Good morning from sort-of-sunny Oregon! The good news is that it's not raining. Yesterday it rained most of the day, putting a damper (puns, so good at the puns) on our outdoor sightseeing plans. We recovered nicely with a trip to a shopping mall, a leisurely lunch, and then, when the sun came out, a walk-n-shop down 23rd street. Sandy came with me on this trip.
23rd St. has all sorts of interesting shops and funky fare. I was specifically looking for something for John's birthday tomorrow. I have to tread lightly with this post because he can, after all, read it and spoil the surprise. Suffice to say that at this particular shop, where we were the only customers, and possibly the only customers of the entire DAY, we were met with a frosty reception by the two salesclerks. The clothing was very weird, very thin, and very over-priced. A pair of shorts, for instance, that looked to have been run over by a particularly large semi, were listed at $139. I scoffed, laughed, and was apparently overheard, because as soon as we made the minutest move towards the door the saleslady opened it up for us and stood there waiting for us to leave. She may have tapped her foot, I'm not sure.
We continued up the street, back down the other side, and were eventually successful in another eclectic shop. As we strolled back by the first store I gave Sandy my very best Vivian impression:
Me: Watch me walk in there and be all "Oh hey. Remember me? I was in here a while ago and you wouldn't help me? You work on commission, right? (lifting up my one small shopping bag) Big mistake. HUGE. I must go shopping now!"
And then we laughed merrily and felt very superior, although if either of those two ladies had heard us we would have run in terror. (I'm made from a rare alloy called Afraidium if you will recall.)
Look, we're not in high school. We don't have BFF's or anything silly like that. But I have always felt secure knowing I was Sandy's BFNK . . . (Best Friend Named Karen) . . .
Sandy has a new GPS system for her car. She brought it with her, which makes navigating ever so much simpler, but there's a problem. The GPS voice has a name and that name is, you guessed it; Karen. She's Australian. How can I compete with that?! Aussie-Karen never gets lost. Aussie-Karen has a funky accent. Aussie-Karen can find gas stations and shopping malls.
I tried to sabotage Aussie Karen when I could. If she told me to turn right I'd just go straight, resulting in an exasperated "reCAAAculating" from Aussie Karen. I made her recalculate a bunch of times, until her voice started to grate on Sandy and she hit the mute button. Heh, heh, heh. Take THAT, you pretentious pile of genius satellite circuitry!

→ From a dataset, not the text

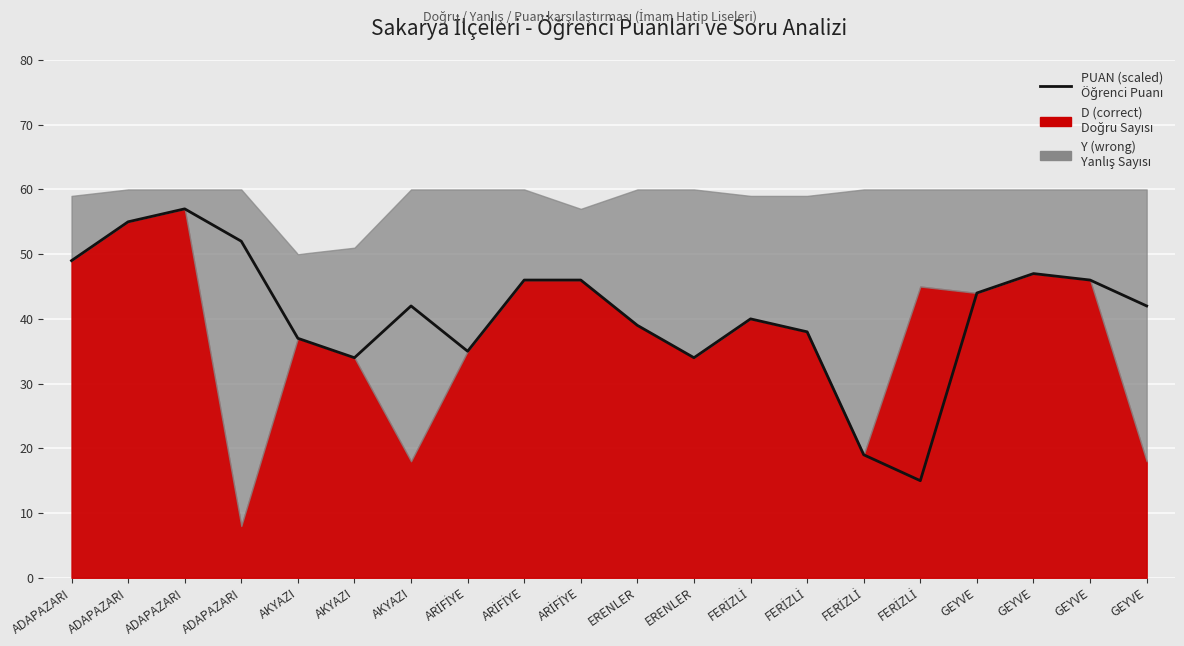

At which category does the data reach its first local valley?

AKYAZI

Oh I jest, of course. We'd be lost without Aussie Karen. No, I mean it. We'd be LOST!
I do have to wonder, though, why things like GPS systems and answering machines come with foreign voices. Does it just sound more sophisticated? Are we more likely to accept direction if delivered with an accent? I have a hard time believing that anywhere in the world they have GPS systems with American voices. I can't quite picture some French dude programming his GPS to sound like Mary-the-coalminer's-wife from Amazing Race.

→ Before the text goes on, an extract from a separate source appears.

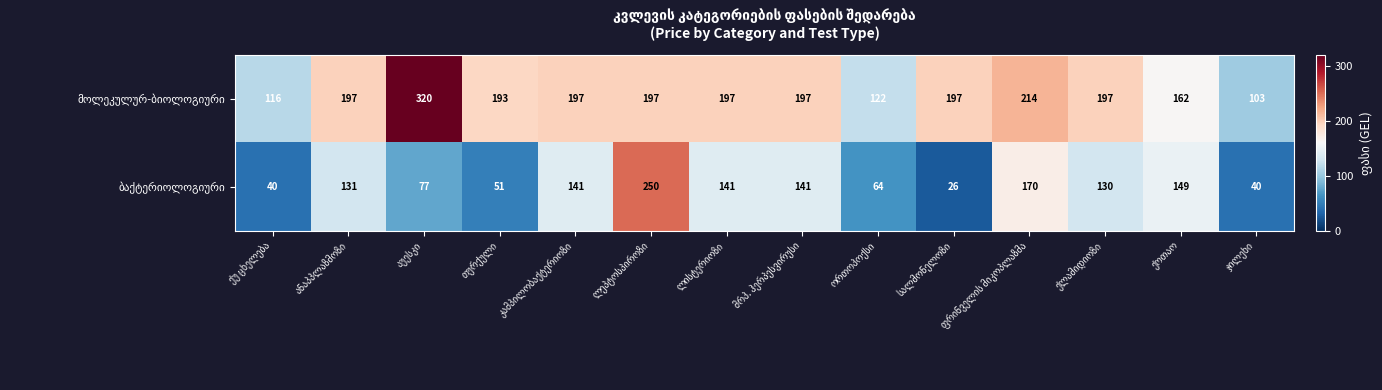

What is the greatest value displayed?

320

FRENCH DUDE: Do I turn at zis intersecteeown, Mademoiselle Maree?
MARY: No! Just go straight! Go on! Git!!
And then, for character-accuracy, she navigates him completely in the wrong direction but never owns up to it.
OK, I'd better git. We have to get showered and over to the convention center for set-up day. The DollarScrapbooking booth will be even bigger and better than last year, so come early if you're coming!